Sarah Scott was active in the community and in her church. She worked diligently on the committee to provide equipment for the new Douglass Center built in 1945. She was an active member of the Willing Workers Club of Bethel A.M.E. Church. Her desire was to live to be 100 years of age in order to receive a letter from the President of the United States. She missed it by 6 months. She was still proudly living alone at her death. She is the mother of Erma Bridgewater.
She was a charter member of the National Council of Negro Women, Champaign County section.

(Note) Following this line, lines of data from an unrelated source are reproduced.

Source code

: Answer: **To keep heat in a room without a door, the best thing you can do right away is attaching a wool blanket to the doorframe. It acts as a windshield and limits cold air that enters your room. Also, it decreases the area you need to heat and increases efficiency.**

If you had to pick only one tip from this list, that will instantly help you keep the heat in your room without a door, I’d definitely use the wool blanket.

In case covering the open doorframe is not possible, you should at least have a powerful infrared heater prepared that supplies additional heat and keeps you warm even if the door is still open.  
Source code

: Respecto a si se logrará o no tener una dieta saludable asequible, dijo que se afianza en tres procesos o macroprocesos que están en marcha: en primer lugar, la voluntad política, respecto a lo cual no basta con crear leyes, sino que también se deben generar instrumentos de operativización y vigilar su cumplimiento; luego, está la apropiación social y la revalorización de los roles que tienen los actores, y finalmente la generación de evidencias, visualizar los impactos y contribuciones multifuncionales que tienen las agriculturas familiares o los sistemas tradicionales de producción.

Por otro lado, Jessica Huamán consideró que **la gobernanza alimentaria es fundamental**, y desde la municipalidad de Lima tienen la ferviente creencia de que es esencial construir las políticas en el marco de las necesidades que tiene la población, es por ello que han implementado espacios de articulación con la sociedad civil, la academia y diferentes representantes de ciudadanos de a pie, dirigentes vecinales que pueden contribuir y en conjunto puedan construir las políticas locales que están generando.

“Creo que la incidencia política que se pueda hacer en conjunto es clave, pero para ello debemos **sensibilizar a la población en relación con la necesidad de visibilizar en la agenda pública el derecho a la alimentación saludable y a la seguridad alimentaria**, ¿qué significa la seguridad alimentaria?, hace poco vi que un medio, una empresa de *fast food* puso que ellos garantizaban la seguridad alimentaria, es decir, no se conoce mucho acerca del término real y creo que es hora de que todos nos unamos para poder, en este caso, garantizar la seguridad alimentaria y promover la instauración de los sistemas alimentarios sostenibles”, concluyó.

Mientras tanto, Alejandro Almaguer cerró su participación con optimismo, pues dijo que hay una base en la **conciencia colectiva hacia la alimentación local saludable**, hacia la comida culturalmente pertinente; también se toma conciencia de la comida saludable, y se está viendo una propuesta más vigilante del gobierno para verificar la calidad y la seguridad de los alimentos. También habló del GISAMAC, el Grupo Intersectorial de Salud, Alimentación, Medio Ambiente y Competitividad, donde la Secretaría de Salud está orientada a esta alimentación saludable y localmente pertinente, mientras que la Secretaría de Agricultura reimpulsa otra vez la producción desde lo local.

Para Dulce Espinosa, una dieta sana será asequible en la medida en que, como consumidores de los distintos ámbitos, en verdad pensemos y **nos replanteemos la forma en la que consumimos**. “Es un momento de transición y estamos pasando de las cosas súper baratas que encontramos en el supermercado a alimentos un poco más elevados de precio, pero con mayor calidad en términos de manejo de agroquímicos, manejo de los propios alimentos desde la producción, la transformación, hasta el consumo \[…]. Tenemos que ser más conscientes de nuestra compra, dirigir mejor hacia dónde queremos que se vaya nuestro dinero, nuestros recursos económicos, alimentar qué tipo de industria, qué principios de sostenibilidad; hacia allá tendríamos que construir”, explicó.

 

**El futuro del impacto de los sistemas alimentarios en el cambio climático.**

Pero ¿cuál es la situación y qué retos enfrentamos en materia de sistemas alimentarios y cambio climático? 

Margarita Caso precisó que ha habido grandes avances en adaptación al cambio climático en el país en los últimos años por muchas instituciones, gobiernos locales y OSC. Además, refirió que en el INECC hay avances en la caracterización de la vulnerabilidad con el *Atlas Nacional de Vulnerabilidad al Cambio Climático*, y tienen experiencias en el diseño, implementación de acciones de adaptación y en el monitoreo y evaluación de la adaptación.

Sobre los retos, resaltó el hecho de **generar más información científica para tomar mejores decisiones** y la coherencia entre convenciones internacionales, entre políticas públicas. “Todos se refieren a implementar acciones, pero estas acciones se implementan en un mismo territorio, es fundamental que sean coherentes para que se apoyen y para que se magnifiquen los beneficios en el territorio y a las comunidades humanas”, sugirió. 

The following text comes from a 1983 biography of Scott:
"Now 91 years old, Sarah "Muddy" Scott came to Champaign in 1911. "My dad died and I went to live with my aunt while my mother came here to find work. Then she sent for me." Her fondest memory is of meeting Alice Lee Pope with her mother at the train station when she first arrived in Champaign. For nearly fifty years Mrs. Scott did housework. "I raised my two children when it was very hard to do so. They grew up and had children and raised my grandchildren well. My grandsons are famous jazz people." She was dubbed "Muddy" when her son couldn't quite pronounce "mama." She is now affectionately known by the nickname not only to her family, but her many friends in the community. When she first came to Champaign, she recalls, "There was a lot of segregation. You couldn't eat anywhere in town but the Illinois Central railroad station. They had a cafe, but Blacks had to stand or sit at a bar. They couldn't sit at a table."
Sarah Ann Pauline Scott, nee Wilson, was born at Shawneetown, Illinois in 1892. Her mother, a housewife, was born in Mississippi. Her father, a farmer, was born at Shawneetown in 1862 (died 1910). She was married to Ray Scott (1892-1957), and they had two children. She moved from Shawneetown
to Champaign in 1912. She worked as a maid. She was a member of Bethel AME Church, where she has served as a Stewardess and in the Willing Workers Club. Her affiliations have included the NCNW and the OES.